Goal of the exercise — Format the lines of the records from the one containing "bestehend aus RH-Material, bohlen" through the end of the records, both included, as a JSON list of strings with one string per line and blank lines left out.

Record excerpts —
*** Block opens ***
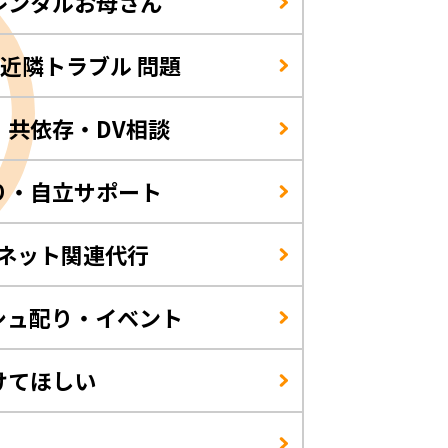
レンタルお母さん
/近隣トラブル 問題
・共依存・DV相談
り・自立サポート
・ネット関連代行
シュ配り・イベント
けてほしい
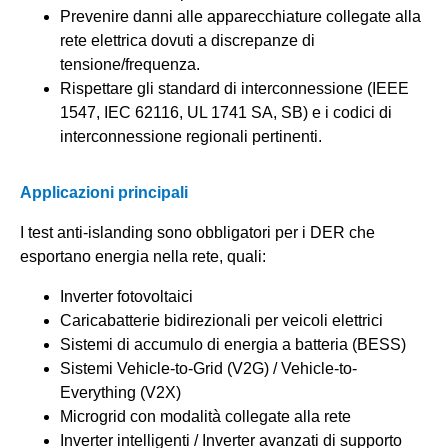
Prevenire danni alle apparecchiature collegate alla
rete elettrica dovuti a discrepanze di
tensione/frequenza.
Rispettare gli standard di interconnessione (IEEE
1547, IEC 62116, UL 1741 SA, SB) e i codici di
interconnessione regionali pertinenti.
Applicazioni principali
I test anti-islanding sono obbligatori per i DER che
esportano energia nella rete, quali:
Inverter fotovoltaici
Caricabatterie bidirezionali per veicoli elettrici
Sistemi di accumulo di energia a batteria (BESS)
Sistemi Vehicle-to-Grid (V2G) / Vehicle-to-
Everything (V2X)
Microgrid con modalità collegate alla rete
Inverter intelligenti / Inverter avanzati di supporto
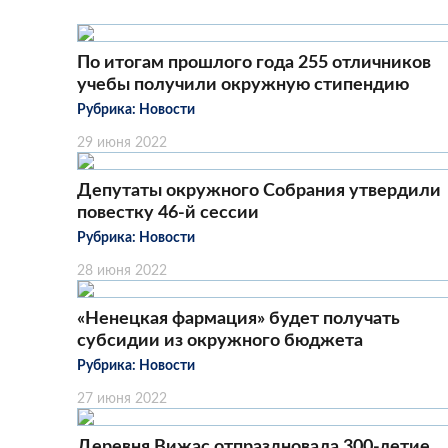
По итогам прошлого года 255 отличников
учебы получили окружную стипендию
Рубрика:
Новости
29 июня 2022
Депутаты окружного Собрания утвердили
повестку 46-й сессии
Рубрика:
Новости
28 июня 2022
«Ненецкая фармация» будет получать
субсидии из окружного бюджета
Рубрика:
Новости
27 июня 2022
Деревня Вижас отпраздновала 300-летие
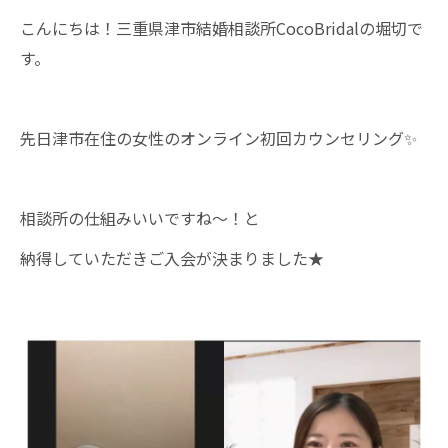
こんにちは！三重県津市結婚相談所CocoBridalの堀切で
す。
先日津市在住の女性のオンライン初回カウンセリング✨
相談所の仕組みいいですね～！と
納得していただきご入会が決まりました★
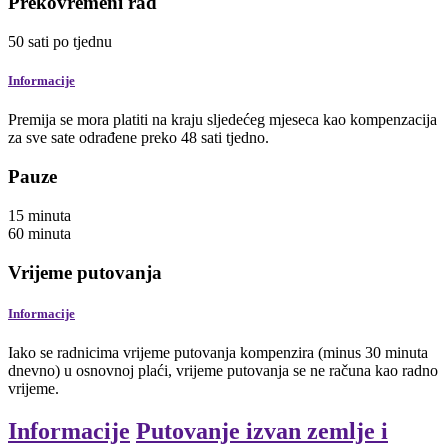
Prekovremeni rad
50
sati
po tjednu
Informacije
Premija se mora platiti na kraju sljedećeg mjeseca kao kompenzacija
za sve sate odrađene preko 48 sati tjedno.
Pauze
15
minuta
60
minuta
Vrijeme putovanja
Informacije
Iako se radnicima vrijeme putovanja kompenzira (minus 30 minuta
dnevno) u osnovnoj plaći, vrijeme putovanja se ne računa kao radno
vrijeme.
Informacije
Putovanje izvan zemlje i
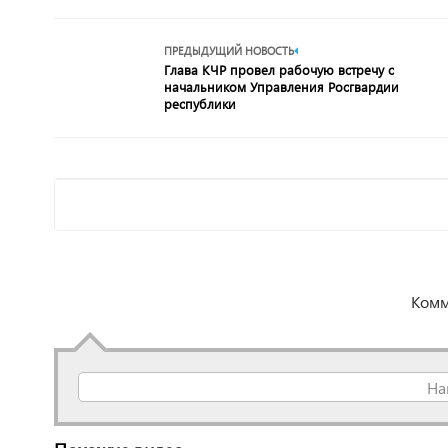
ПРЕДЫДУЩИЙ НОВОСТЬ
Глава КЧР провел рабочую встречу с
начальником Управления Росгвардии
республики
Комм
На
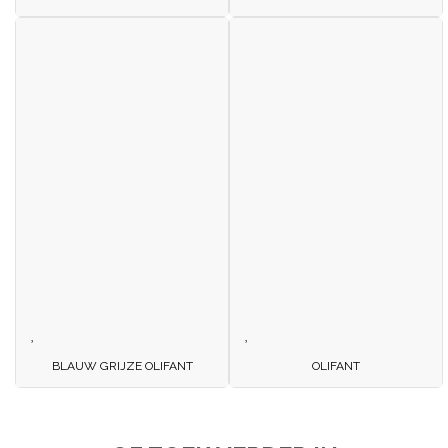
BLAUW GRIJZE OLIFANT
OLIFANT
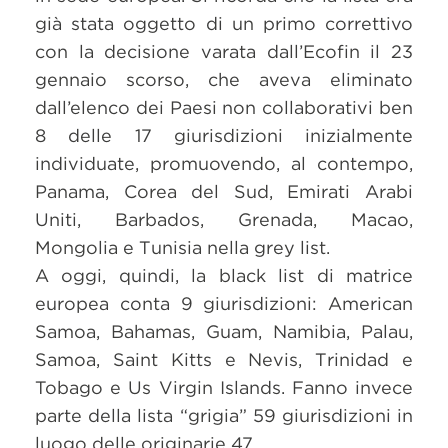
già stata oggetto di un primo correttivo
con la decisione varata dall’Ecofin il 23
gennaio scorso, che aveva eliminato
dall’elenco dei Paesi non collaborativi ben
8 delle 17 giurisdizioni inizialmente
individuate, promuovendo, al contempo,
Panama, Corea del Sud, Emirati Arabi
Uniti, Barbados, Grenada, Macao,
Mongolia e Tunisia nella grey list.
A oggi, quindi, la black list di matrice
europea conta 9 giurisdizioni: American
Samoa, Bahamas, Guam, Namibia, Palau,
Samoa, Saint Kitts e Nevis, Trinidad e
Tobago e Us Virgin Islands. Fanno invece
parte della lista “grigia” 59 giurisdizioni in
luogo delle originarie 47.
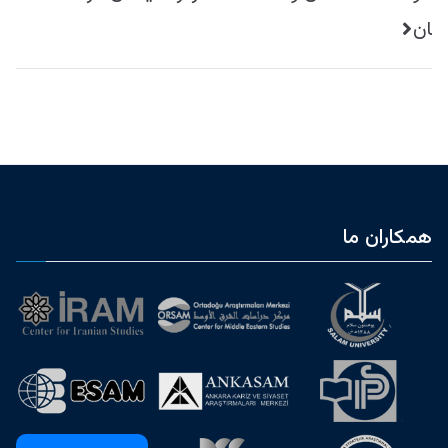
ان
همکاران ما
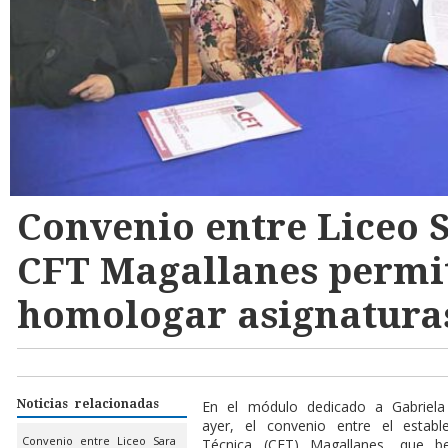
Convenio entre Liceo 
CFT Magallanes permi
homologar asignatura
Noticias relacionadas
En el módulo dedicado a Gabriela
ayer, el convenio entre el estab
Convenio entre Liceo Sara
Técnica (CFT) Magallanes, que be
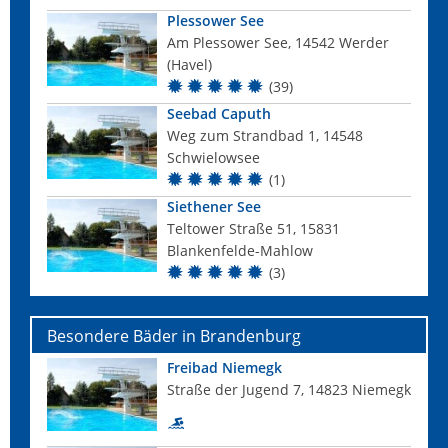
Plessower See
Am Plessower See, 14542 Werder
(Havel)
(39)
Seebad Caputh
Weg zum Strandbad 1, 14548
Schwielowsee
(1)
Siethener See
Teltower Straße 51, 15831
Blankenfelde-Mahlow
(3)
Besondere Bäder in Brandenburg
Freibad Niemegk
Straße der Jugend 7, 14823 Niemegk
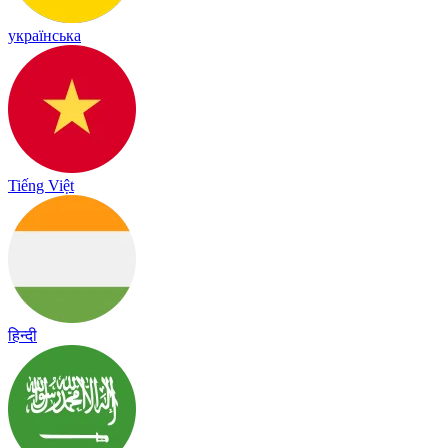
українська
Tiếng Việt
हिन्दी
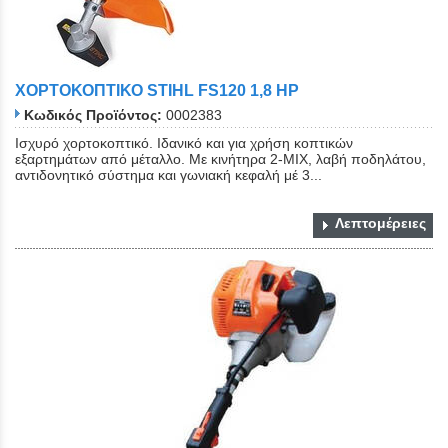
ΧΟΡΤΟΚΟΠΤΙΚΟ STIHL FS120 1,8 ΗΡ
Κωδικός Προϊόντος:
0002383
Ισχυρό χορτοκοπτικό. Ιδανικό και για χρήση κοπτικών
εξαρτημάτων από μέταλλο. Με κινήτηρα 2-ΜΙΧ, λαβή ποδηλάτου,
αντιδονητικό σύστημα και γωνιακή κεφαλή μέ 3...
Λεπτομέρειες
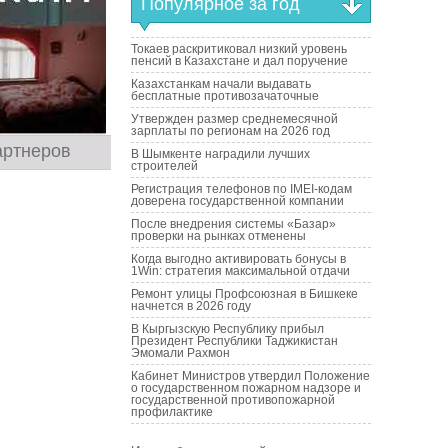
Популярное за год
Токаев раскритиковал низкий уровень
пенсий в Казахстане и дал поручение
Казахстанкам начали выдавать
бесплатные противозачаточные
Утвержден размер среднемесячной
зарплаты по регионам на 2026 год
артнеров
В Шымкенте наградили лучших
строителей
Регистрация телефонов по IMEI-кодам
доверена государственной компании
После внедрения системы «Базар»
проверки на рынках отменены
Когда выгодно активировать бонусы в
1Win: стратегия максимальной отдачи
Ремонт улицы Профсоюзная в Бишкеке
начнется в 2026 году
В Кыргызскую Республику прибыл
Президент Республики Таджикистан
Эмомали Рахмон
Кабинет Министров утвердил Положение
о государственном пожарном надзоре и
государственной противопожарной
профилактике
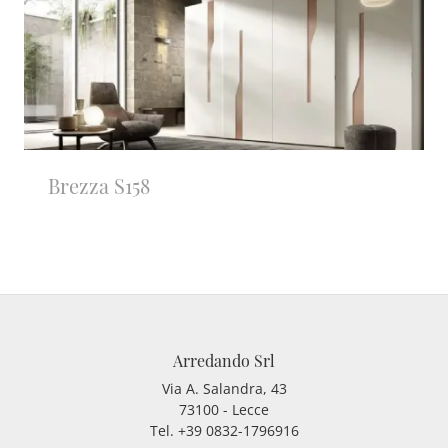
Brezza S158
Arredando Srl
Via A. Salandra, 43
73100 - Lecce
Tel.
+39 0832-1796916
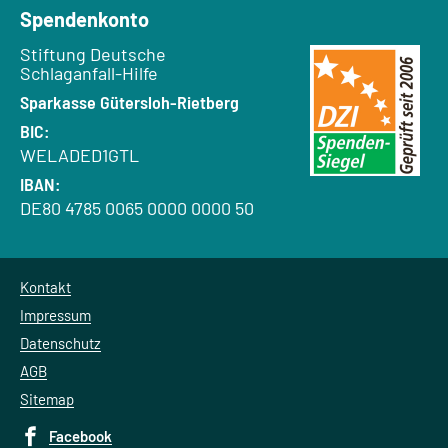
Spendenkonto
Empfänger:
Stiftung Deutsche
Schlaganfall-Hilfe
Bank:
Sparkasse Gütersloh-Rietberg
BIC:
WELADED1GTL
IBAN:
DE80 4785 0065 0000 0000 50
Kontakt
Impressum
Datenschutz
AGB
Sitemap
Facebook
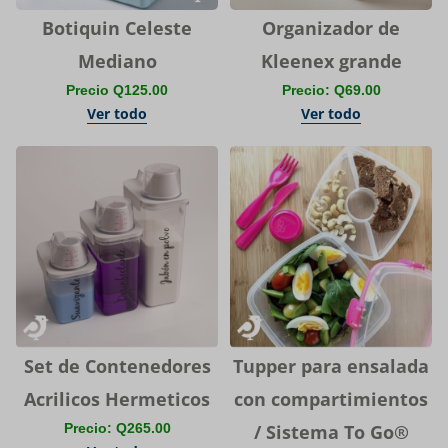
Botiquin Celeste
Organizador de
Mediano
Kleenex grande
Precio Q125.00
Precio: Q69.00
Ver todo
Ver todo
Set de Contenedores
Tupper para ensalada
Acrilicos Hermeticos
con compartimientos
Precio: Q265.00
/ Sistema To Go®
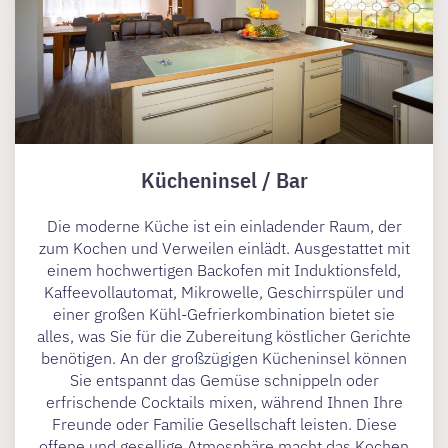
Kücheninsel / Bar
Die moderne Küche ist ein einladender Raum, der
zum Kochen und Verweilen einlädt. Ausgestattet mit
einem hochwertigen Backofen mit Induktionsfeld,
Kaffeevollautomat, Mikrowelle, Geschirrspüler und
einer großen Kühl-Gefrierkombination bietet sie
alles, was Sie für die Zubereitung köstlicher Gerichte
benötigen. An der großzügigen Kücheninsel können
Sie entspannt das Gemüse schnippeln oder
erfrischende Cocktails mixen, während Ihnen Ihre
Freunde oder Familie Gesellschaft leisten. Diese
offene und gesellige Atmosphäre macht das Kochen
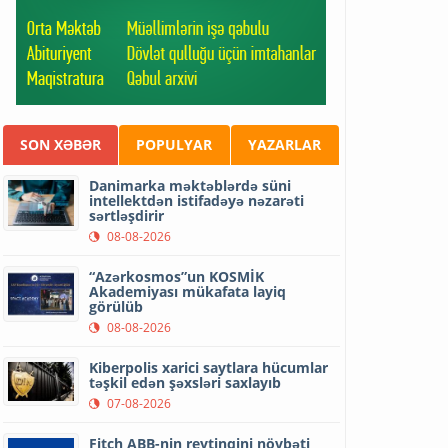
SON XƏBƏR
POPULYAR
YAZARLAR
Danimarka məktəblərdə süni
intellektdən istifadəyə nəzarəti
sərtləşdirir
08-08-2026
“Azərkosmos”un KOSMİK
Akademiyası mükafata layiq
görülüb
08-08-2026
Kiberpolis xarici saytlara hücumlar
təşkil edən şəxsləri saxlayıb
07-08-2026
Fitch ABB-nin reytinqini növbəti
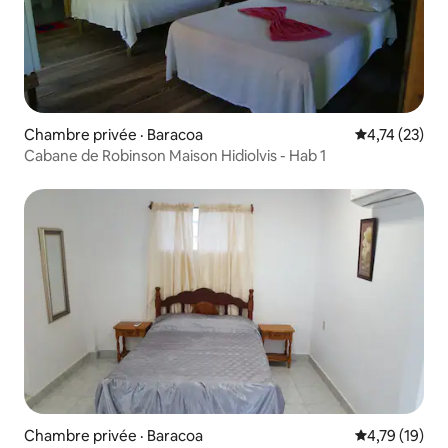
Chambre privée · Baracoa
Note moyenne
4,74 (23)
Cabane de Robinson Maison Hidiolvis - Hab 1
Chambre privée · Baracoa
Note moyenne
4,79 (19)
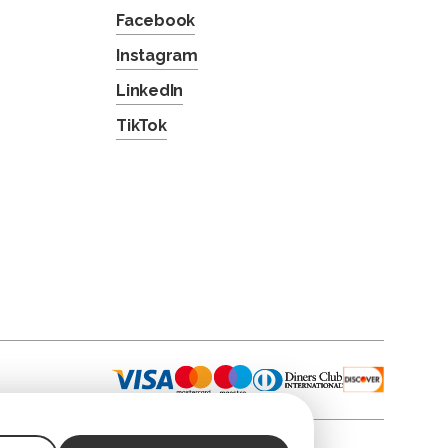
Facebook
Instagram
LinkedIn
TikTok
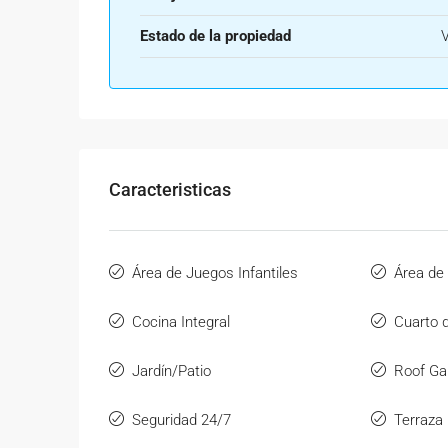
Estado de la propiedad
Caracteristicas
Área de Juegos Infantiles
Área de
Cocina Integral
Cuarto d
Jardín/Patio
Roof Ga
Seguridad 24/7
Terraza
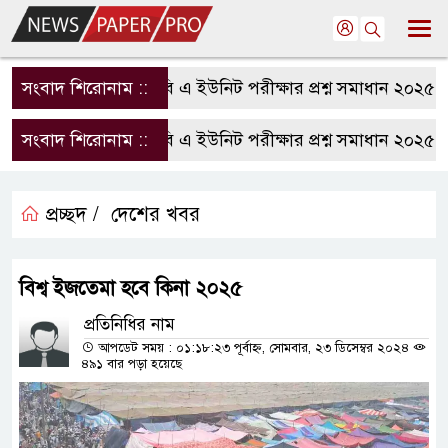
সংবাদ শিরোনাম ::
রাবি এ ইউনিট পরীক্ষার প্রশ্ন সমাধান ২০২৫ | R
সংবাদ শিরোনাম ::
রাবি এ ইউনিট পরীক্ষার প্রশ্ন সমাধান ২০২৫ | R
প্রচ্ছদ /
দেশের খবর
বিশ্ব ইজতেমা হবে কিনা ২০২৫
প্রতিনিধির নাম
আপডেট সময় : ০১:১৮:২৩ পূর্বাহ্ন, সোমবার, ২৩ ডিসেম্বর ২০২৪
৪৯১ বার পড়া হয়েছে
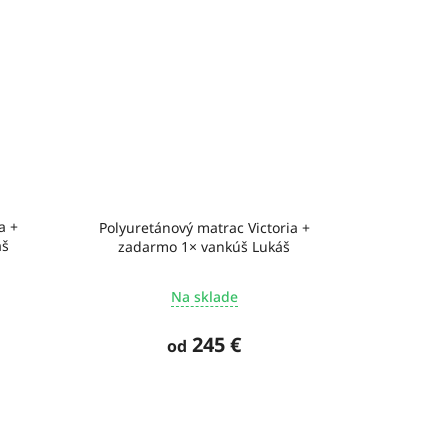
a +
Polyuretánový matrac Victoria +
áš
zadarmo 1× vankúš Lukáš
Na sklade
245 €
od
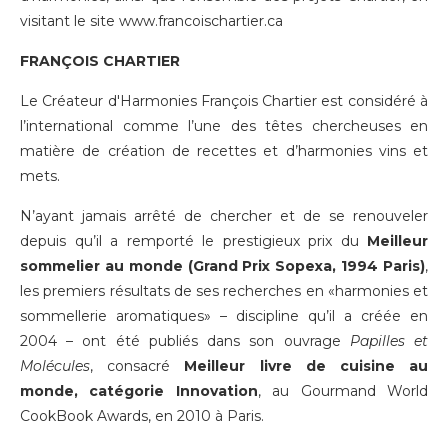
visitant le site
www.francoischartier.ca
FRANÇOIS CHARTIER
Le Créateur d'Harmonies François Chartier est considéré à
l’international comme l’une des têtes chercheuses en
matière de création de recettes et d’harmonies vins et
mets.
N’ayant jamais arrêté de chercher et de se renouveler
depuis qu’il a remporté le prestigieux prix du
Meilleur
sommelier au monde (Grand Prix Sopexa, 1994 Paris)
,
les premiers résultats de ses recherches en «harmonies et
sommellerie aromatiques» – discipline qu’il a créée en
2004 – ont été publiés dans son ouvrage
Papilles et
Molécules
, consacré
Meilleur livre de cuisine au
monde, catégorie Innovation
, au Gourmand World
CookBook Awards, en 2010 à Paris.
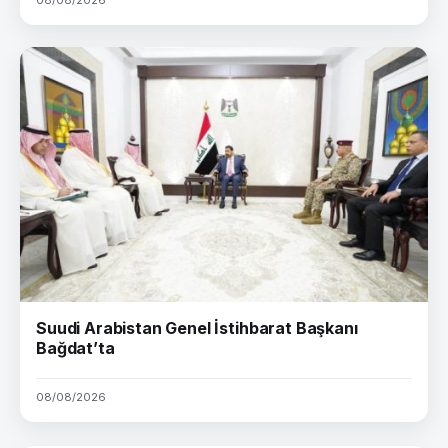
Suudi Arabistan Genel İstihbarat Başkanı
Bağdat’ta
08/08/2026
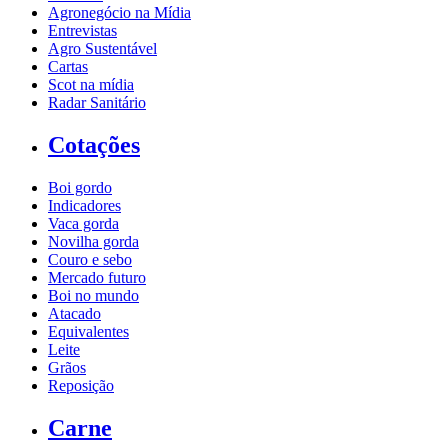
Agronegócio na Mídia
Entrevistas
Agro Sustentável
Cartas
Scot na mídia
Radar Sanitário
Cotações
Boi gordo
Indicadores
Vaca gorda
Novilha gorda
Couro e sebo
Mercado futuro
Boi no mundo
Atacado
Equivalentes
Leite
Grãos
Reposição
Carne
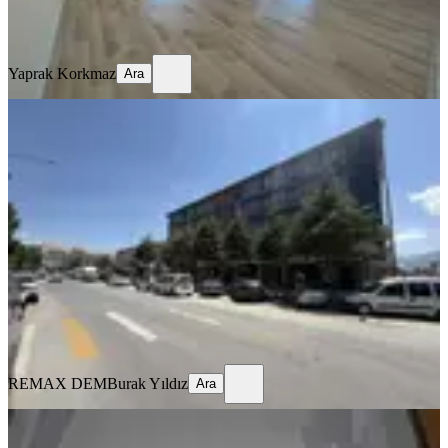
Yaprak Korkmaz
Ara
Yaprak Korkmaz
Ara
MANZARALI
Remax Dem'den Hastane Yanında
Eşyalı Kiralık 1+1 Daire
Merkez, Kızılay Mahallesi
1+1
·
70 m²
·
1. Kat
·
16.07.2026
22.000 ₺
REMAX DEM
Burak Yıldız
Ara
REMAX DEM
Burak Yıldız
Ara
MANZARALI
%
10
Tuncaygül'den Kiralık 3+1 Daire |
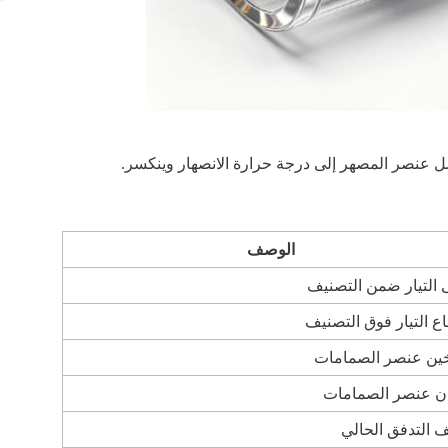
صل عنصر المصهر إلى درجة حرارة الانصهار وينكسر.
الوصف
 التيار ضمن التصنيف
اع التيار فوق التصنيف
ين عنصر الصمامات
ان عنصر الصمامات
 التدفق الحالي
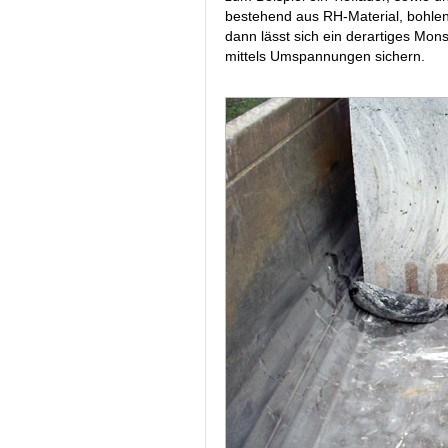
bestehend aus RH-Material, bohlen
dann lässt sich ein derartiges Mo
mittels Umspannungen sichern.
*** Block closes ***
Result —
[
  "bestehend aus RH-Material, bohlen",
  "dann lässt sich ein derartiges Mo",
  "mittels Umspannungen sichern."
]